This delicious honey glazed smoked fish recipe makes enough to fill our 4-tray smoker perfectly. Depending on the size of your smoker and the species of fish you choose to use, you may have to double or half the recipe. That’s why no amount of fish is listed – just take prepare whatever will fill your smoker.
Salmon or rainbow trout fillets (if you like an oilier fish, lake trout is also delicious) or salmon, rainbow trout or lake trout spines.
1 cup kosher salt
1 cup brown sugar
1/2 tsp onion powder
1/2 tsp garlic powder
1 tbsp garlic, minced
2 tbsp paprika
1/4 cup honey
1/4 cup apple cider vinegar
2 tbsp brown sugar
Mix together the dry brine ingredients in a small bowl.
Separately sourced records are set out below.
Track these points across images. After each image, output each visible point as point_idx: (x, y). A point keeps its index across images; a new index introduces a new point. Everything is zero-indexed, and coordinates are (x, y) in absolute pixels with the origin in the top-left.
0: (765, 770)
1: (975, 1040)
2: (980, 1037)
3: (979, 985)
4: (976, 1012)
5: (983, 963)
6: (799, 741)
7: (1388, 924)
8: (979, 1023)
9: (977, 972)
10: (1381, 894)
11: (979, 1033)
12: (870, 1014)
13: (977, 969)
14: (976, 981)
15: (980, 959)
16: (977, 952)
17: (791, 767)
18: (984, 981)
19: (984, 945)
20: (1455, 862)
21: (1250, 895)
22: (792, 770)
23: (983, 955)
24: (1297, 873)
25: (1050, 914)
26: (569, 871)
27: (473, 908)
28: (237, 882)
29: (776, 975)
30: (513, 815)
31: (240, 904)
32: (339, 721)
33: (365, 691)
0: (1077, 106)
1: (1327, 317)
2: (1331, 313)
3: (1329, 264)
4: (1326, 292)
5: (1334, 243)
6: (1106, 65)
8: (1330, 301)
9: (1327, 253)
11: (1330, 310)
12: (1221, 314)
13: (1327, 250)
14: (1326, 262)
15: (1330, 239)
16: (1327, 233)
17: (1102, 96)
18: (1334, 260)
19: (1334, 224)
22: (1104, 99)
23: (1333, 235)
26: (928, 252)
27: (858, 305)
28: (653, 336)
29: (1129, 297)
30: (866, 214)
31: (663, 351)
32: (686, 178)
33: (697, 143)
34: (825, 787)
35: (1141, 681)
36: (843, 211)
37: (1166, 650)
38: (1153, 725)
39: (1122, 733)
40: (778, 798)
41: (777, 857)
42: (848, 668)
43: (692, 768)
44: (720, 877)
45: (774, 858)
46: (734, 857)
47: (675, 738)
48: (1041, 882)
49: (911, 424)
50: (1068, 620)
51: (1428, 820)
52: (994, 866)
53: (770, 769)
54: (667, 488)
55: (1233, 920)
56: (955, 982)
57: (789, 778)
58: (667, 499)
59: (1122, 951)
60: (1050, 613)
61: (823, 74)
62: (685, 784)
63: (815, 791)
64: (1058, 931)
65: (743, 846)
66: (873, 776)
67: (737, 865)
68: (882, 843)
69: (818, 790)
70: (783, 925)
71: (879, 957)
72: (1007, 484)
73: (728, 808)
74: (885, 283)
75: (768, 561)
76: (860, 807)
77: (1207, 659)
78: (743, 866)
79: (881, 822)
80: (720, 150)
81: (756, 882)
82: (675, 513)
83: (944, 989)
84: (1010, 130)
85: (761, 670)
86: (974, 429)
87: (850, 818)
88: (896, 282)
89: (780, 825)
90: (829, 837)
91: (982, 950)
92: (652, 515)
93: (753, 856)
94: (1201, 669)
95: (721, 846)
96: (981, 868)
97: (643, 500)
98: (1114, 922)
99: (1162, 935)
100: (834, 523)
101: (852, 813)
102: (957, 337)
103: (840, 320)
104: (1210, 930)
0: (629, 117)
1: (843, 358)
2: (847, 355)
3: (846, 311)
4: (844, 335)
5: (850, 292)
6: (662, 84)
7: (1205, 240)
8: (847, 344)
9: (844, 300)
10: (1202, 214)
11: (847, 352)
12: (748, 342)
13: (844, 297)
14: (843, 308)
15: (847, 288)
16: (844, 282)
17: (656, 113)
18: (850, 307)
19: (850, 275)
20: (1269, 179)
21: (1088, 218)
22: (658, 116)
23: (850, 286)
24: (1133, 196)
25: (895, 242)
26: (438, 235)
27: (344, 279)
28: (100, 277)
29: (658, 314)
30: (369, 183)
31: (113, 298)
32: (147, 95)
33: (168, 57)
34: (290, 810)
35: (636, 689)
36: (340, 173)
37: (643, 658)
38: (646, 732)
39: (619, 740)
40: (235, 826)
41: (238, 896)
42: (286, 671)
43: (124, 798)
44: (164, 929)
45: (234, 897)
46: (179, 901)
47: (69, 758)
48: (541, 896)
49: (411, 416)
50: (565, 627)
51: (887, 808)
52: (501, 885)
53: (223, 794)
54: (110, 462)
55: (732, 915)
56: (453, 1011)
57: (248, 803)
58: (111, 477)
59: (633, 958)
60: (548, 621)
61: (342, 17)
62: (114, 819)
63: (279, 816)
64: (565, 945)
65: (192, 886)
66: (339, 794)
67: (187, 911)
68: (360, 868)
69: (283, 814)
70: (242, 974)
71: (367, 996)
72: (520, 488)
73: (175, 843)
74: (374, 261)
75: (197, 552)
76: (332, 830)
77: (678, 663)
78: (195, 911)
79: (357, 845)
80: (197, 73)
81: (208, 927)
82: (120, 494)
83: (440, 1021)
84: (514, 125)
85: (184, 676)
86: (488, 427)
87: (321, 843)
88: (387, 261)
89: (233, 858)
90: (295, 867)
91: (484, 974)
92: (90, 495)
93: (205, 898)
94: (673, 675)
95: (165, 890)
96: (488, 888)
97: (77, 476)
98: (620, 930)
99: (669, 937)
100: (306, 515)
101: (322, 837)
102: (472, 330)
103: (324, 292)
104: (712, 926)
In a non-reactive container, place your fillets or spines in a layer and generously rub the brine into them. Place another layer of fish over top and rub brine into fish. Continue this process until all the fish is completely coated in dry brine. Cover the container with a lid or Saran Wrap and place in the fridge. Let fish brine for eight hours, or overnight.
After the brining period is up, be sure to thoroughly rinse each fillet with cool water and pat dry. This is an important step, because if there is any salt left over it will result in a very salty final product. Fill smoker trays with fillets and place back in the refrigerator for a couple of hours. This allows the fish to “tack up” and will help increase the smoky flavour when cooking.
According to the manufacturer’s instructions, pre-heat your smoker to 140 degrees Fahrenheit. For this brine and glaze combination, maple or apple wood is a great choice for pucks or chips.
Place all the glaze ingredients in a small bowl and stir. Once the smoker is up to temperature, place racks of fish inside. After every hour or so, brush fish with glaze – keeping in mind that every time you open the smoker unnecessarily, you are losing a bit of smoke and heat. Gradually increase heat to 180 degrees Fahrenheit over the course of the smoking process. If the fish cooks too fast, you may notice a white film on top of the meat. Although it affects the appearance of the final product, I find that it doesn’t affect the flavour too drastically.
Depending on how thick your fillets are, or if you have used spines, the smoking process can take anywhere from three to six hours. With a meat thermometer, check for an internal temperature of 145 degrees Fahrenheit while you already have the smoker open to glaze the fish. Once that temperature is reached, the fish can be removed from smoker.
Smoked fish can be served warm or cooled and stored in the fridge. If spines were used, once the meat is smoked it will peel right off the bones into nice, flaky chunks.